The war has also exposed obvious fissures among Nato’s members. As last year’s summit in Vilnius showed, member countries differ on the desirability of admitting Ukraine. This current fragile unity seems unlikely to outlast the war. These realities also help explain why most of America’s European partners want to end the war as soon as possible. The Ukraine War has clearly put paid to the post-Soviet era in Europe, but it has not made Europe more secure. It has not enhanced America’s international reputation or consolidated US primacy. The war has instead accelerated the emergence of a post-American multipolar world order. One feature of this is an anti-American axis between Russia and China.

To weaken Russia, the United States has been actively blocking trade between countries that have nothing to do with Ukraine or the war there because they won’t jump on the US bandwagon. This use of political and economic pressure to compel other countries to conform to its anti-Russian and anti-Chinese policies has clearly backfired. It has encouraged even former US client states to search for ways to avoid entanglement in future American conflicts and proxy wars they do not support, like that in Ukraine. Far from isolating Russia or China, America’s coercive diplomacy has helped both Moscow and Beijing to enhance relationships in Africa, Asia, and Latin America that reduce US influence in favour of their own.

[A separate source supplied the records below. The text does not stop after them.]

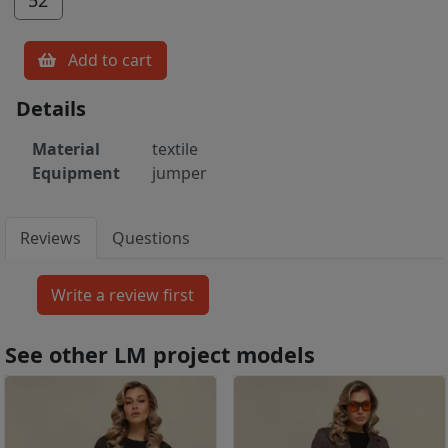
Add to cart
Details
Material
textile
Equipment
jumper
Reviews
Questions
See other LM project models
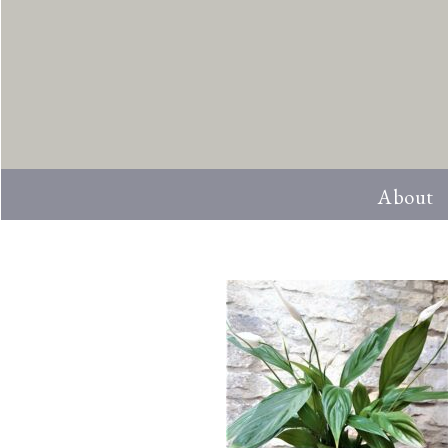
About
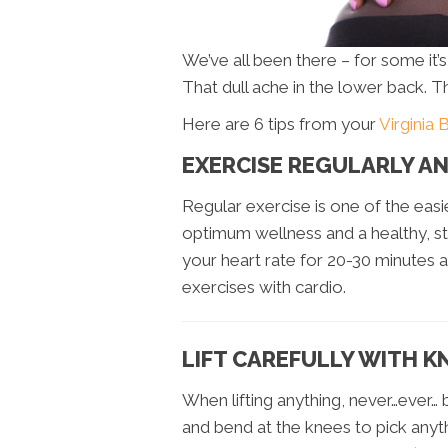
We’ve all been there – for some it’
That dull ache in the lower back. T
Here are 6 tips from your
Virginia 
EXERCISE REGULARLY A
Regular exercise is one of the eas
optimum wellness and a healthy, st
your heart rate for 20-30 minutes a
exercises with cardio.
LIFT CAREFULLY WITH K
When lifting anything, never…ever…
and bend at the knees to pick anyt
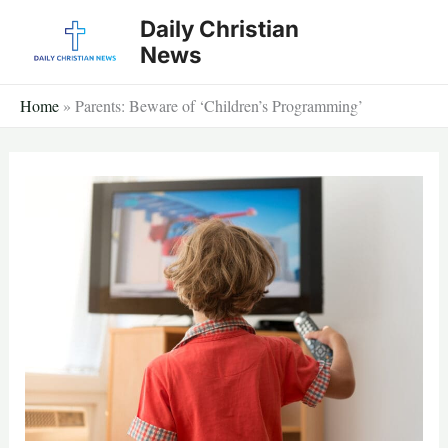
Skip
Daily Christian
to
News
content
Home
»
Parents: Beware of ‘Children’s Programming’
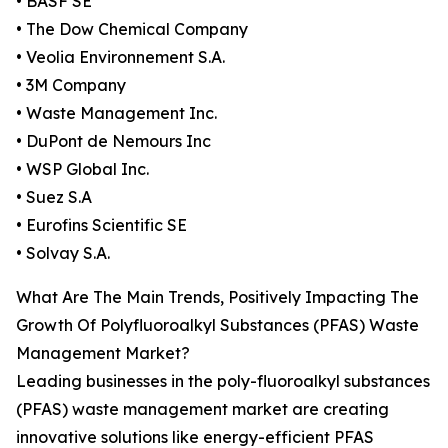
• BASF SE
• The Dow Chemical Company
• Veolia Environnement S.A.
• 3M Company
• Waste Management Inc.
• DuPont de Nemours Inc
• WSP Global Inc.
• Suez S.A
• Eurofins Scientific SE
• Solvay S.A.
What Are The Main Trends, Positively Impacting The
Growth Of Polyfluoroalkyl Substances (PFAS) Waste
Management Market?
Leading businesses in the poly-fluoroalkyl substances
(PFAS) waste management market are creating
innovative solutions like energy-efficient PFAS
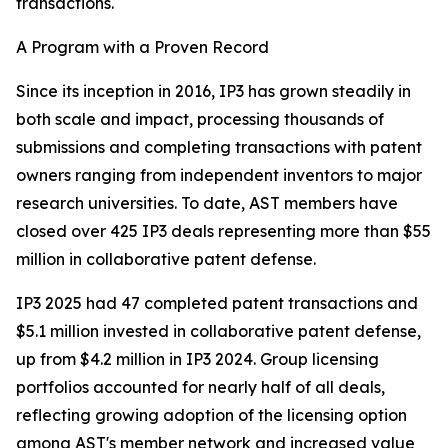
transactions.
A Program with a Proven Record
Since its inception in 2016, IP3 has grown steadily in
both scale and impact, processing thousands of
submissions and completing transactions with patent
owners ranging from independent inventors to major
research universities. To date, AST members have
closed over 425 IP3 deals representing more than $55
million in collaborative patent defense.
IP3 2025 had 47 completed patent transactions and
$5.1 million invested in collaborative patent defense,
up from $4.2 million in IP3 2024. Group licensing
portfolios accounted for nearly half of all deals,
reflecting growing adoption of the licensing option
among AST's member network and increased value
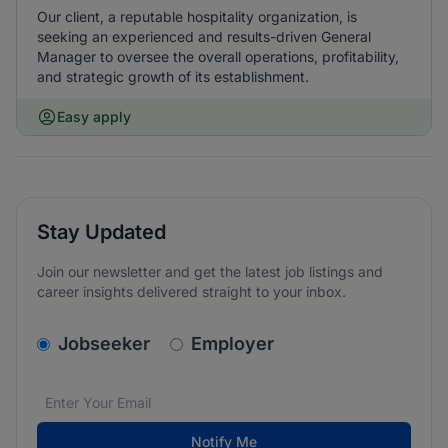
Our client, a reputable hospitality organization, is
seeking an experienced and results-driven General
Manager to oversee the overall operations, profitability,
and strategic growth of its establishment.
Easy apply
Stay Updated
Join our newsletter and get the latest job listings and
career insights delivered straight to your inbox.
v2.homepage.newsletter_signup.choose_type
Jobseeker
Employer
Email address
We care about the protection of your data. Read our
*
Notify Me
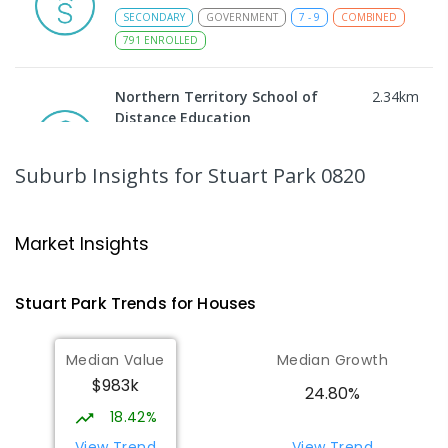
SECONDARY
GOVERNMENT
7
-
9
COMBINED
791
ENROLLED
Northern Territory School of
2.34
km
Distance Education
The Gardens 0820
SECONDARY
GOVERNMENT
10
-
12
Suburb Insights
for Stuart Park 0820
COMBINED
86
ENROLLED
Darwin High School
2.4
km
Market Insights
The Gardens 0820
SECONDARY
GOVERNMENT
10
-
12
Stuart Park
Trends for
House
s
COMBINED
1339
ENROLLED
Median Value
Median Growth
Parap Primary School
2.52
km
$983k
Parap 0820
24.80%
PRIMARY
GOVERNMENT
P
-
6
COMBINED
18.42%
463
ENROLLED
View Trend
View Trend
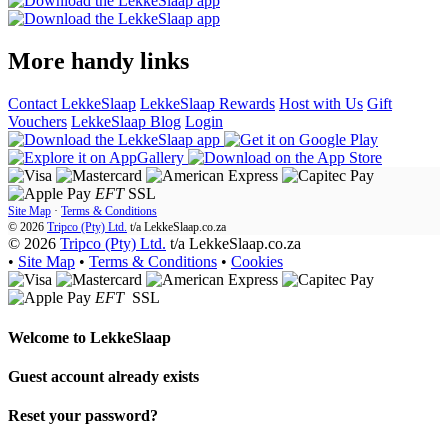
More handy links
Contact LekkeSlaap
LekkeSlaap Rewards
Host with Us
Gift
Vouchers
LekkeSlaap Blog
Login
EFT
SSL
Site Map
·
Terms & Conditions
© 2026
Tripco (Pty) Ltd.
t/a
LekkeSlaap.co.za
© 2026
Tripco (Pty) Ltd.
t/a LekkeSlaap.co.za
•
Site Map
•
Terms & Conditions
•
Cookies
EFT
SSL
Welcome to
LekkeSlaap
Guest account already exists
Reset your password?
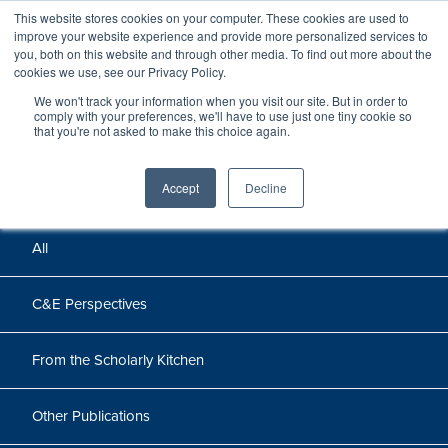
This website stores cookies on your computer. These cookies are used to
improve your website experience and provide more personalized services to
you, both on this website and through other media. To find out more about the
cookies we use, see our Privacy Policy.
We won't track your information when you visit our site. But in order to
Perspectives
comply with your preferences, we'll have to use just one tiny cookie so
that you're not asked to make this choice again.
Perspectives, insights, and research
Accept
Decline
All
C&E Perspectives
From the Scholarly Kitchen
Other Publications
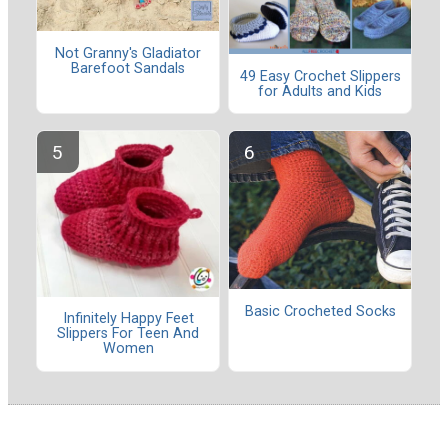
Not Granny's Gladiator
Barefoot Sandals
49 Easy Crochet Slippers
for Adults and Kids
Basic Crocheted Socks
Infinitely Happy Feet
Slippers For Teen And
Women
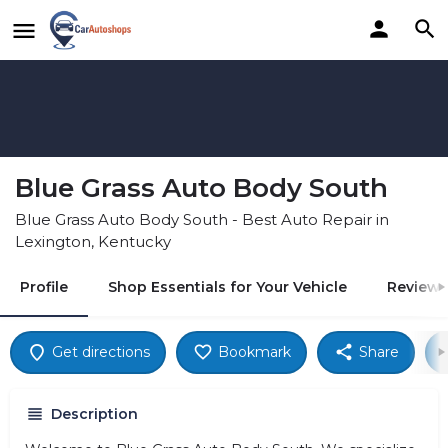
Blue Grass Auto Body South
Blue Grass Auto Body South - Best Auto Repair in
Lexington, Kentucky
Profile
Shop Essentials for Your Vehicle
Reviews
Get directions
Bookmark
Share
Description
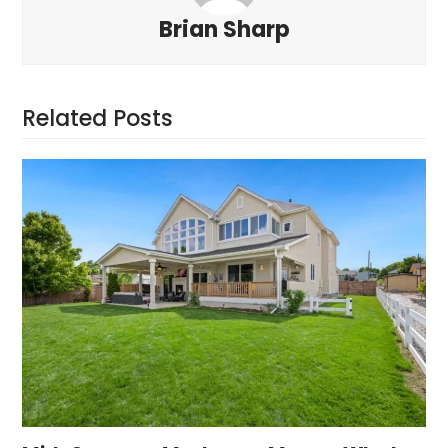
Brian Sharp
Related Posts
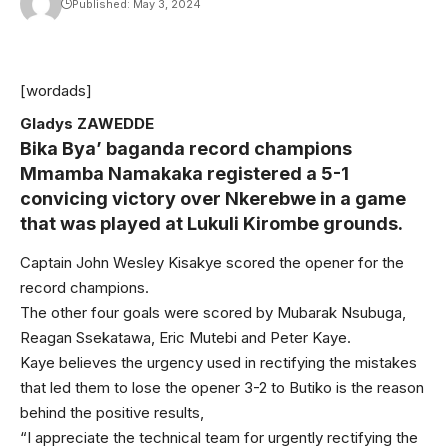
Published: May 3, 2024
[wordads]
Gladys ZAWEDDE
Bika Bya’ baganda record champions
Mmamba Namakaka registered a 5-1
convicing victory over Nkerebwe in a game
that was played at Lukuli Kirombe grounds.
Captain John Wesley Kisakye scored the opener for the
record champions.
The other four goals were scored by Mubarak Nsubuga,
Reagan Ssekatawa, Eric Mutebi and Peter Kaye.
Kaye believes the urgency used in rectifying the mistakes
that led them to lose the opener 3-2 to Butiko is the reason
behind the positive results,
“I appreciate the technical team for urgently rectifying the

In short, US policy has resulted in great suffering in Ukraine and escalating defence budgets here and in Europe, but has failed to weaken or isolate Russia. More of the same will not accomplish either of these oft-stated American objectives. Russia, in the meantime, has been educated in how to combat American weapons systems and has developed effective counters to them. It has been militarily strengthened, not weakened.

If the purpose of war is to establish a better peace, this war is not doing that. Ukraine is being eviscerated on the altar of Russophobia. At this point, no one can confidently predict how much of Ukraine or how many Ukrainians will be left when the fighting stops or when and how to stop it. Kyiv is already struggling to meet its recruitment goals. Combating Russia to the last Ukrainian was always an odious strategy. But when Nato is about to run out of Ukrainians, it is not just cynical; it is no longer a viable option.

This year, it is time to prioritise saving as much as possible of Ukraine, for whom this war has become existential. Ukraine needs diplomatic backing to craft a peace with Russia if its military sacrifices are not to have been in vain. It is being destroyed. It must be rebuilt. The key to preserving what’s left is to empower and back Kyiv to end the war on the best terms it can obtain, to facilitate the return of its refugees, and to use the EU accession process to advance liberal reforms and institute clean government in a neutral Ukraine.

Unfortunately, as things stand, both Moscow and Washington seem determined to persist in Ukraine’s ongoing destruction. But whatever the outcome of the war, Kyiv and Moscow will eventually have to find a basis for coexistence. Washington needs to support Kyiv in challenging Russia to recognise both the wisdom and the necessity of respect for Ukrainian neutrality and territorial integrity.

Finally, this war should provoke some sober rethinking in both Washington and Moscow about the consequences of diplomacy-free, militarised foreign policy. Had the United States agreed to talk with Moscow, even if it had continued to reject much of what Moscow demanded, Russia would not have invaded Ukraine as it did. Had the West not intervened to prevent Ukraine from ratifying the treaty others helped it agree with Russia at the outset of the war, Ukraine would now be intact and at peace. This war did not need to take place. And every party to it has lost far more than it has gained.

This is an edited extract of a speech Chas Freeman gave to the East Bay Citizens for Peace.